'Standard' vapor website drops 1.5% of requests, even at concurrency of 100!

johannesweiss · May 4, 2024, 5:34pm

It is using all the cores at max! As long as you have as many connections as cores, the benchmark will fully utilise all your CPU cores, forever.

The client-side of the benchmark is (in parallel for each connection)

var start = Time.now()
let connection = openConnection
while true {
    let response = connection.sendRequestAndWaitForResponse()
    let end = Time.now()
    if end - start > 2s { throw Timeout() }
    start = Time.now()
}

So let's assume you have 4 cores and 4 connections only. They will all constantly be busy calculating fiboncacci numbers forever. As soon as the server has calculated one fib(10k), the client will ask it immediately calculate the next.

See here: Client is configured to use 4 connections, I have 4 CPU cores and we're using 385% CPU in the instant that I have taken this screenshot. This fluctuates between 380% and 400% CPU because there's a tiny little period where the kernel is actually switching between client & server (and also the client needs a tiny bit of time preparing the next request).

tera · May 4, 2024, 6:03pm

Visualising your numbers:

adam-fowler · May 4, 2024, 7:44pm

So am I right in saying that a web server that uses the new NIOAsyncChannel, which in effect offloads a large amount of work to Swift concurrency, might be more susceptible to DOS attacks because the EventLoops are less busy and will accept connections at a faster rate.

wadetregaskis · May 4, 2024, 8:06pm

Ah yes, its implementation is short & relatively readable but not efficient¹. Lots of temporaries, which means copying, which seems to be the biggest performance-killer in this sort of thing.

@oscbyspro wrote a pretty good version for decimal conversion, that's part of the new new Foundation. If you're curious about some of the optimisation details check out the pull request (and if you're tangentially curious about the functional-correctness aspects, check out my initial version - it's harder than you might think to implement this sort of thing even before you start to worry about performance).

If you look at the benchmark results in Oscar's pull request, in short "v2x" is Oscar's final version (that's now in Foundation) and "v0" is roughly equivalent to attaswift/BigInt's version. So you can see that using this version should render the cost of converting to a string basically irrelevant, in @axello's benchmark.

[Data for review]
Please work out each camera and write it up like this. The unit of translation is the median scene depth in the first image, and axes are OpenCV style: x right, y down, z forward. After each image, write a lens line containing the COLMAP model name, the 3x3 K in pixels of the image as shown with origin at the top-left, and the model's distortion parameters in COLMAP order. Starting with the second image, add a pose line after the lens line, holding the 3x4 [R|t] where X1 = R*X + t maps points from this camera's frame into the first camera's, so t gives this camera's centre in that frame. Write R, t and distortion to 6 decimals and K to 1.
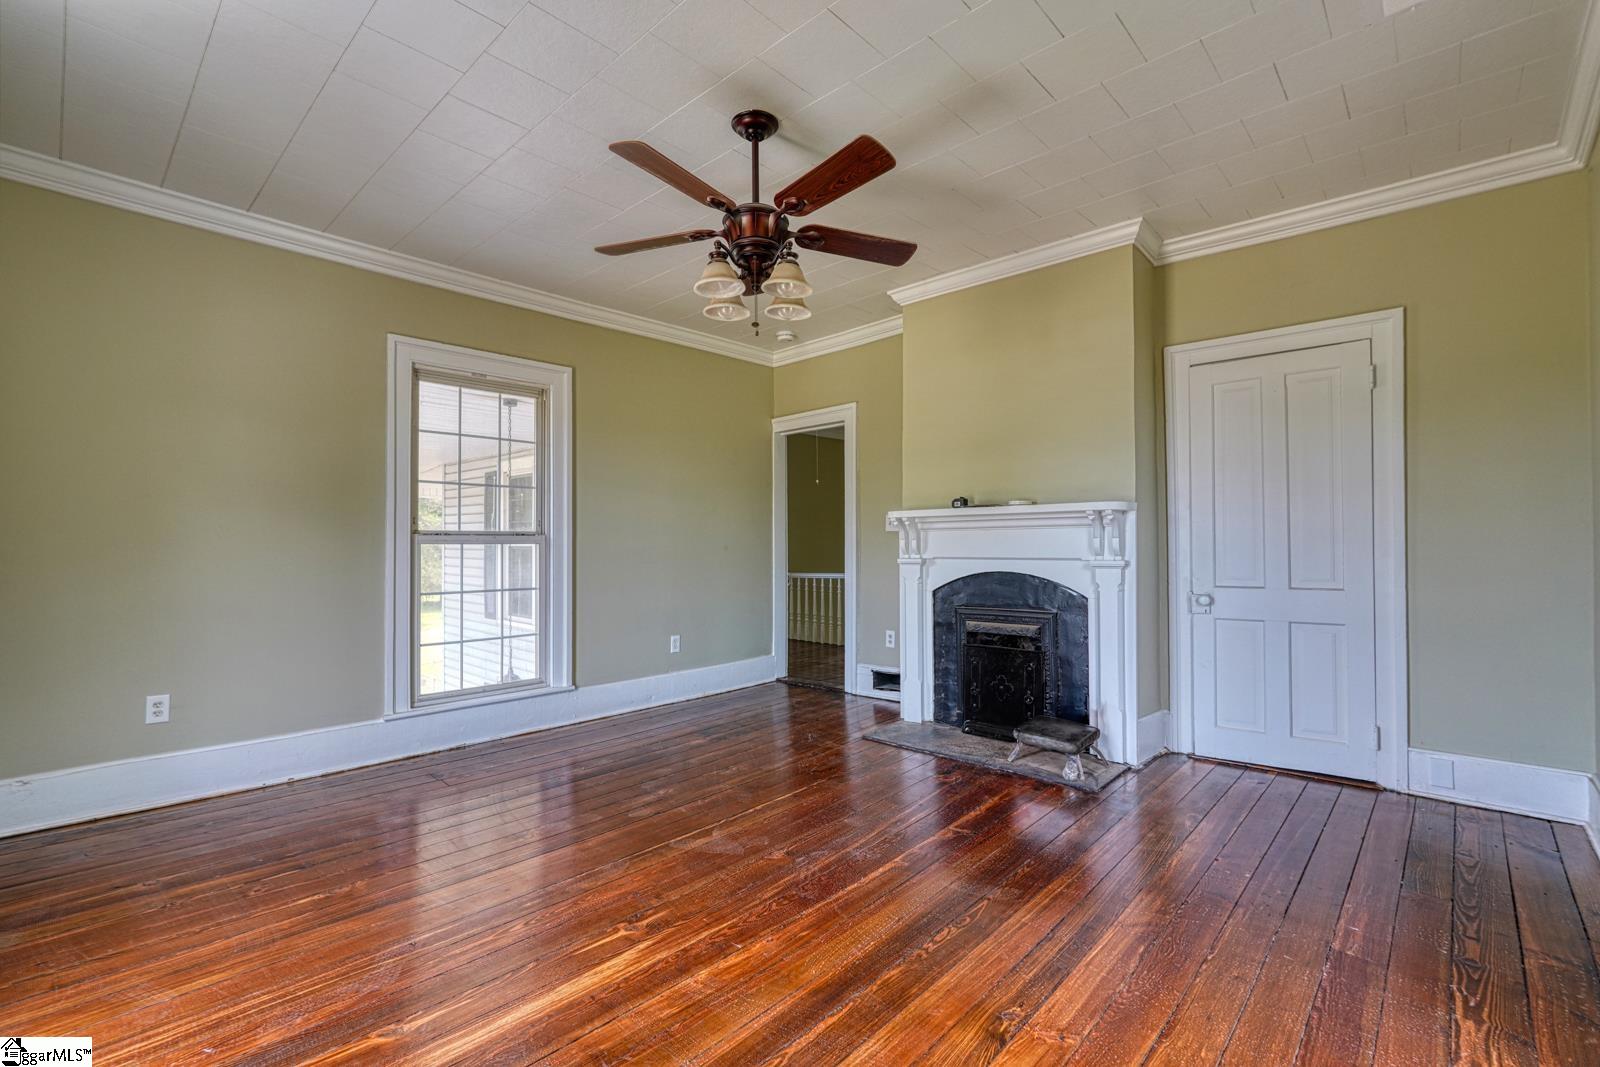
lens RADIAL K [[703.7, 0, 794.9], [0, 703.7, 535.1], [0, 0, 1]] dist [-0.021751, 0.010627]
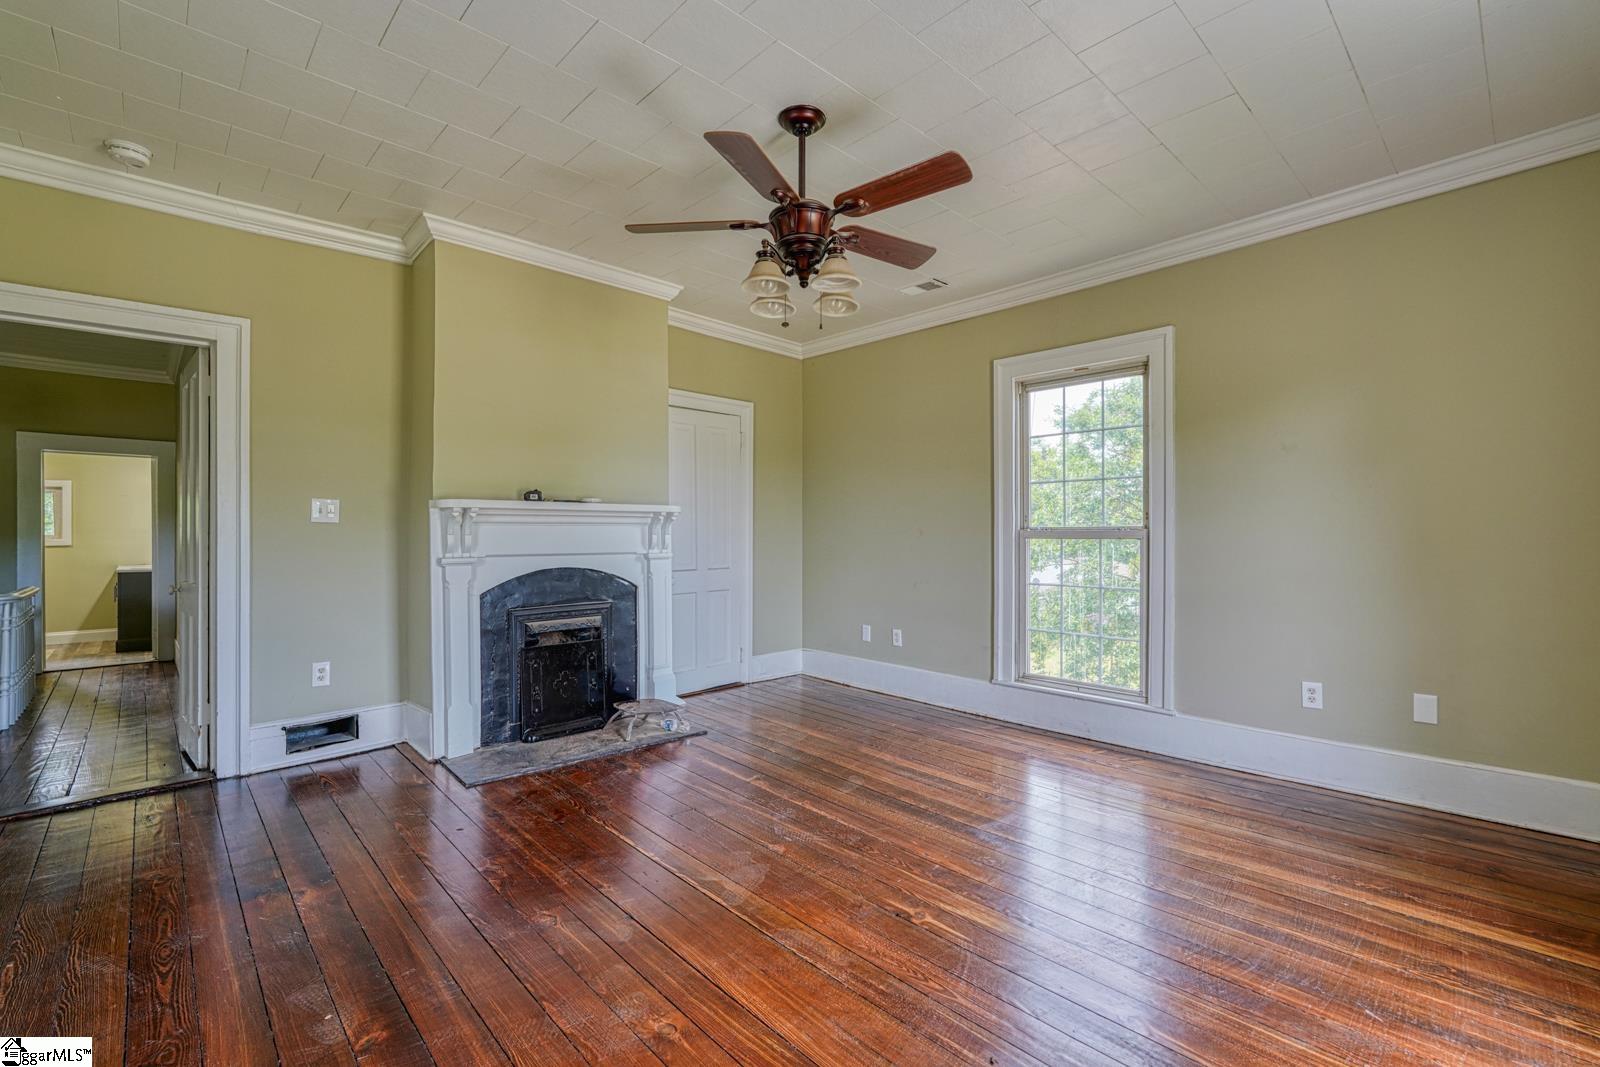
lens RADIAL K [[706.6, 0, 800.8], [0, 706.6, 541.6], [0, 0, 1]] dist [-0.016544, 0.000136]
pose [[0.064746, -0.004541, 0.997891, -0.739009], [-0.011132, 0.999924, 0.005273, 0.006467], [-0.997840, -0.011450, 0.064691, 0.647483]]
* * *
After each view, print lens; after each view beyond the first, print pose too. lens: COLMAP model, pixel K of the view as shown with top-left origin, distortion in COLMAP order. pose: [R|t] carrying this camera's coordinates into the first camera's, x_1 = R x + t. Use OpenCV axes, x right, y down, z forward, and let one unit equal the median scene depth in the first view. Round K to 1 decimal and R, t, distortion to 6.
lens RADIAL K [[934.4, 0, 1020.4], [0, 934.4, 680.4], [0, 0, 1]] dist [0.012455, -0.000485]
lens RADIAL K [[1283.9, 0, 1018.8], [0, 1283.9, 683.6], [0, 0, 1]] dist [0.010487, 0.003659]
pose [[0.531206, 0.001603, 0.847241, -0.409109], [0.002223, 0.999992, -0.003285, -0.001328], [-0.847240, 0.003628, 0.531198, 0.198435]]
---
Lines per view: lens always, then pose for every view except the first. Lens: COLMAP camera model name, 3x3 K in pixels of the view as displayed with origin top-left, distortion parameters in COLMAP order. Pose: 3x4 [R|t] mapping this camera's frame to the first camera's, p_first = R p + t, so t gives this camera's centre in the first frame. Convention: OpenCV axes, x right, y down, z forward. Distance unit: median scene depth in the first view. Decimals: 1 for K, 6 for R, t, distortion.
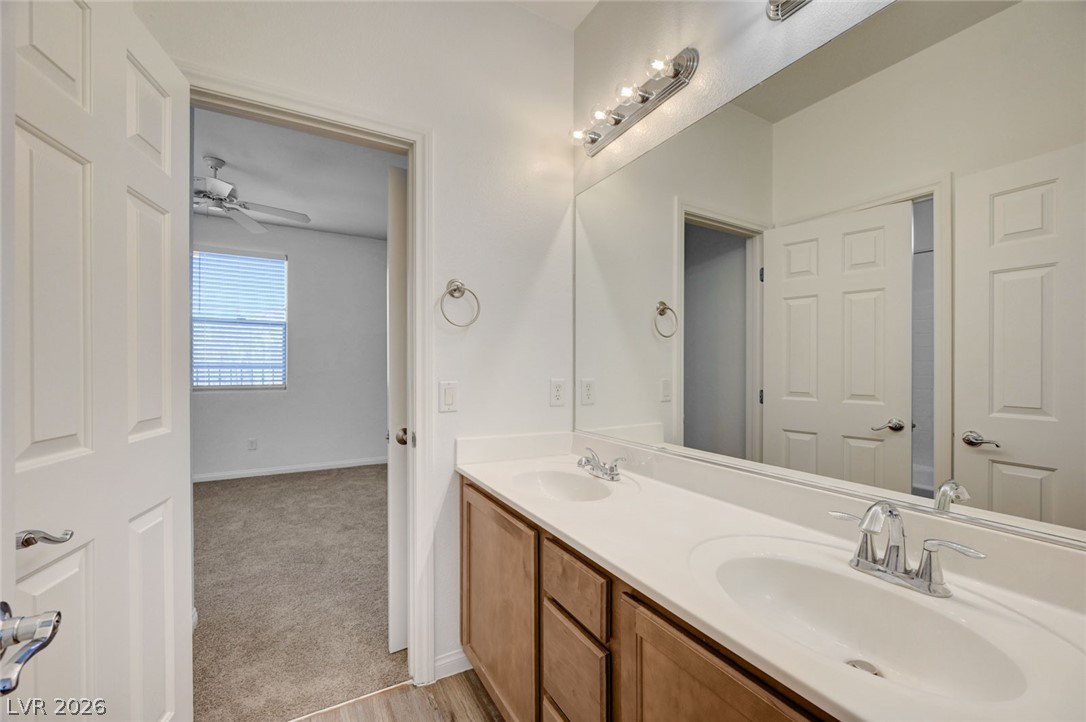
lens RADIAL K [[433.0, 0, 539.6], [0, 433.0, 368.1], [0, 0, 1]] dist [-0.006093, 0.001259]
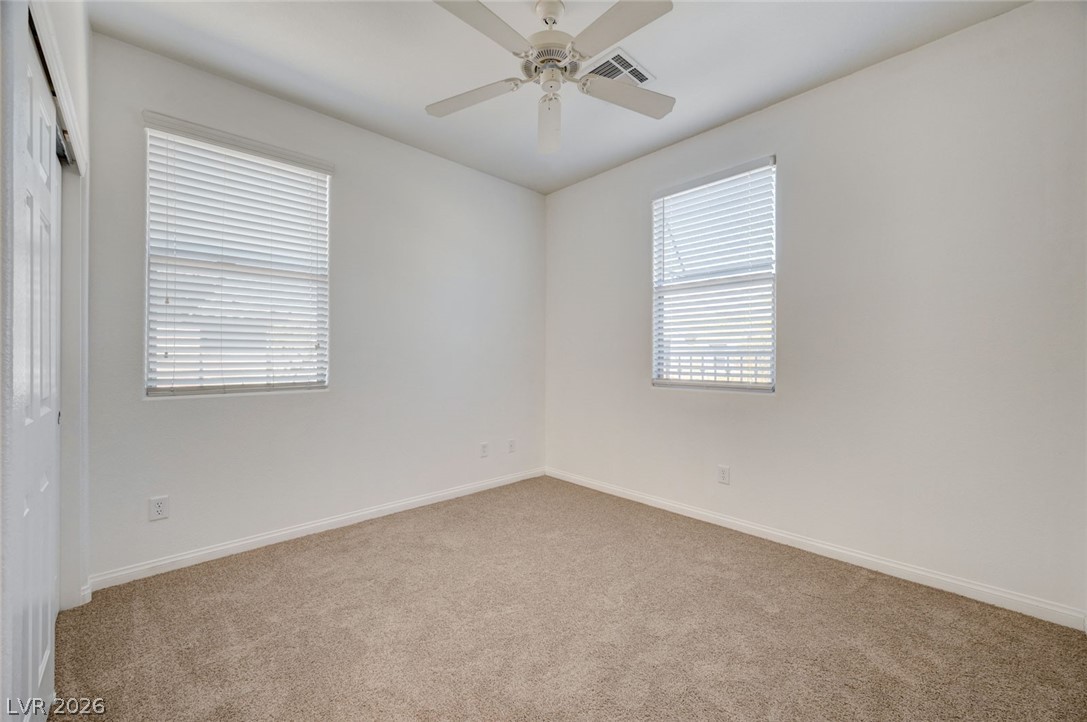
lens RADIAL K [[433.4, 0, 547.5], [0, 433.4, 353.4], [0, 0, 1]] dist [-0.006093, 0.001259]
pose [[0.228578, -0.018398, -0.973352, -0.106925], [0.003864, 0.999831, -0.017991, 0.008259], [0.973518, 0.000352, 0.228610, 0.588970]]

[Explore the material]
**1.** In the forum thread about the Vapor benchmark, which version in Oscar's pull request is his final one, now part of Foundation?
**2.** Continue the forum thread about the Vapor benchmark after its final sentence.

[Answers to the tasks]
**1.** The "v2x" version.

**2.**
While this new version in Foundation doesn't do anything but decimal, it is fully localisation-aware (when used via IntegerFormatStyle) and it works with all BinaryIntegers.

I'm not sure if it's actually shipped in any Apple OS release yet, though.

This reminds me, @axello - Numberick is Oscar's own package containing (among other things) big-int implementations, and is probably more performant (it definitely is for string conversion, at least). Perhaps worth trying instead - it should be pretty trivial to switch to.

¹ Hypothetically it could be, but it'd require the optimiser to do much more dramatic transformations than it does currently.

johannesweiss · May 4, 2024, 8:40pm

I believe NIOAsyncChannel upholds backpressure correctly (@FranzBusch will have the details). So it's not pushing new connections onto the Swift Concurrency pools, it's pulling channels from Concurrency land. This pulling will only happen if the Concurrency threads aren't already overloaded. Of course there might be scenarios where some details change but by and large it should be fine.
For peak performance you'll want to get rid of the extra latency for the thread switches between Concurrency and I/O and that can be done by installing NIO as your Concurrency executor which means async functions run on NIO's EventLoops.

Truthfully though, I'd be shocked if there are many higher-level server applications that don't have a hidden unbounded queue hidden somewhere. A lot of file system/database calling frameworks have unbounded queues where work can just pile up without a limit... But these can be fixed if necessary.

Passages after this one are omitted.